Mori is an utterly charming bookworm. She loves science fiction, but she reads mysteries and Thomas Hardy and Plato too. This is what makes the book for me, how she talks about the books she's excited to read, what she ordered at the library, what she unearthed at the bookstore, there's so much joy in it; but she really talks about the books, the ideas, she's developing tastes and reading attentively, and synthesizing what she's read, connecting the books, and considering alternate worlds, gender politics, social structures. She's totally growing up through these books. And then she joins the book club at the library and it's marvelous.

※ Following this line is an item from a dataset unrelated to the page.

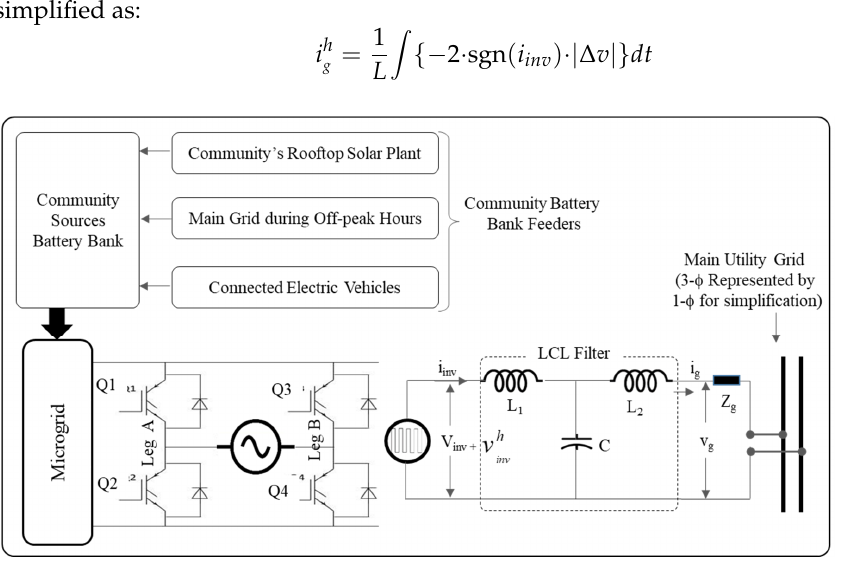
Figure 5. Model of Inverter with Electrical Parameters, Battery Bank Feeders, and Main Grid (Single phase representation of 3Phase AC). v is the fundamental, h v is the distortion in the inverter output voltage, Where 1 inv inv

It doesn't matter. I have books, new books, and I can bear anything as long as there are books.Here's a list of all the books Mori references. I've read barely a handful of them — makes me wonder what the heck I was reading at that age. (Douglas Adams, Thomas Hardy, Michael Moorcock, Ayn Rand, Joephine Tey, Dalton Trumbo, Margaret Atwood, Orwell, Huxley, Calvino, Somerset Maugham, Heinlein; Piers Anthony and Katherine Kurtz came later; Asimov and Lem and Doris Lessing much later still.)
(I must read Alan Garner's Red Shift.)
One thing that puzzles me is that Mori reads sci-fi, but the world she lives in has fairies, magic, witches. And that seems even odder to me if you consider the possibility that this world may be a psychological construct.

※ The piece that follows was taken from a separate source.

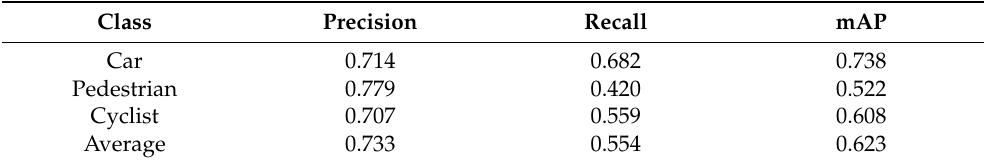
Table 7. Evaluation metrics for Medium (G2) compression KITTI point clouds converted with the Delaunay triangulation method and evaluated using the best YOLOv5m model obtained with Bilateral Filter-generated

Check out the Q&A on Jo Walton's website, where there are links aplenty to great reviews.
See also the review at Tor.com: Is it magic or is it mimetic?
I thought, sitting there, that everything is magic. Using things connects them to you, being in the world connects you to the world, the sun streams down magic and people and animals and plants grow from sunlight and the world turns and everything is magic.
3 comments:
re "everything is magic" - 19th century psychophysicist Gustav Fechner (who is generally credited with introducing the median into the analysis of data) wrote,
Of all miracles, the greatest is that anything exists at all.
I have yet to read her novels but I am enjoying Why This Book is so Good. Will definitely read this one sooner rather than later it sounds so good!
@mistah charley, That's a great quote! I've seen it used in origin-of-the-universe-type books.
@Stefanie, I've followed her posts on Tor.com and I've come to think of her as "one of us" -- a real reader. And her enthusiasm for books is infectious. This novel definitely captures that.